The highest-leverage Terraform fix is to harden the shared IAM policy module or policy-generation pattern. The two most frequent rules, `CKV_AWS_289` and `CKV_AWS_355`, both point to unconstrained IAM permissions, and fixing that centrally would also reduce related IAM findings such as `CKV_AWS_290` and `CKV_AWS_288`. A module-level rule that rejects wildcard resources, unrestricted write access, and permissions-management actions would affect `admin_policy`, `s3_full_access`, `service_policy`, and `privilege_escalation` in one place instead of treating each policy as a separate cleanup.

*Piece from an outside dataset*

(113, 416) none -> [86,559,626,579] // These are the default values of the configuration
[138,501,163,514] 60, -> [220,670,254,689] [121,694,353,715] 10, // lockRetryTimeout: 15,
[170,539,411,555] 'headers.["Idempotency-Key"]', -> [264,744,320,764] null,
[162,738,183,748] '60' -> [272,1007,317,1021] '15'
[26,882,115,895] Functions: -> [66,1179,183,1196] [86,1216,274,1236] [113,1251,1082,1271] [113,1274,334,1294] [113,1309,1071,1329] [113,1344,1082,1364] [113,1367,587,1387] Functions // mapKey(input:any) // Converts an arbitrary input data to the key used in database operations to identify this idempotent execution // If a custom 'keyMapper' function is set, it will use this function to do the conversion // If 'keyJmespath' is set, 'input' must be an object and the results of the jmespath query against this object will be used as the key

## Task 2: KICS on Ansible

### Severity breakdown

| Severity | Count |
|----------|------:|
| HIGH | 9 |
| MEDIUM | 0 |
| LOW | 1 |
| INFO | 0 |

### Top 5 KICS queries (by frequency)

| Query | Severity | Files |
|-------|----------|------:|
| Passwords And Secrets - Generic Password | HIGH | 6 |
| Passwords And Secrets - Password in URL | HIGH | 2 |
| Unpinned Package Version | LOW | 1 |
| Passwords And Secrets - Generic Secret | HIGH | 1 |

### Checkov vs KICS — when to use which? (Lecture 6 slide 10)

- Checkov did better on Terraform because it produced AWS-specific checks with useful rule IDs and graph-aware relationships across resources. The IAM findings are especially useful for module-level triage because repeated failures point to one weak policy pattern rather than isolated mistakes.
- KICS did better on Ansible because it understands Ansible playbooks and also scans supporting text inputs such as `inventory.ini`. In this sample, it found credentials in inventory variables, credentials embedded in URLs, hardcoded playbook passwords, and use of `state: latest`.
- A concrete difference is Pulumi coverage: KICS scanned the Pulumi YAML source directly and reported issues such as `RDS DB Instance Publicly Accessible` and `DynamoDB Table Not Encrypted`. In this lab, Checkov was the better Terraform scanner, while KICS was the better choice for Ansible and Pulumi source coverage.

## Bonus: Custom Checkov Policy

### Policy file (paste full contents of labs/lab6/policies/my-custom-policy.yaml)

```yaml
metadata:
id: "CKV2_CUSTOM_1"
name: "Ensure S3 buckets have lifecycle configuration"
category: "BACKUP_AND_RECOVERY"
severity: "MEDIUM"
definition:
and:
- cond_type: "filter"
attribute: "resource_type"
value:
- "aws_s3_bucket"
operator: "within"
- cond_type: "connection"
resource_types:
- "aws_s3_bucket"
connected_resource_types:
- "aws_s3_bucket_lifecycle_configuration"
operator: "exists"
```

### Rule fires

Output of `jq '.results.failed_checks[] | select(.check_id | startswith("CKV2_CUSTOM_"))'`:

```json
[
{
"check_id": "CKV2_CUSTOM_1",
"check_name": "Ensure S3 buckets have lifecycle configuration",
"severity": "MEDIUM",
"resource": "aws_s3_bucket.public_data",
"file_path": "/main.tf"
},
{
"check_id": "CKV2_CUSTOM_1",
"check_name": "Ensure S3 buckets have lifecycle configuration",
"severity": "MEDIUM",
"resource": "aws_s3_bucket.unencrypted_data",
"file_path": "/main.tf"
}
]
```

### Why this rule matters

S3 lifecycle configuration makes retention, archival, and deletion behavior explicit in infrastructure code. This supports compliance expectations such as NIST SP 800-53 CP-9 for backups and AU-11 for audit record retention, because data-retention behavior is reviewed in Git instead of being configured manually after deployment. It also limits breach impact and long-term storage cost by preventing buckets from retaining stale data indefinitely.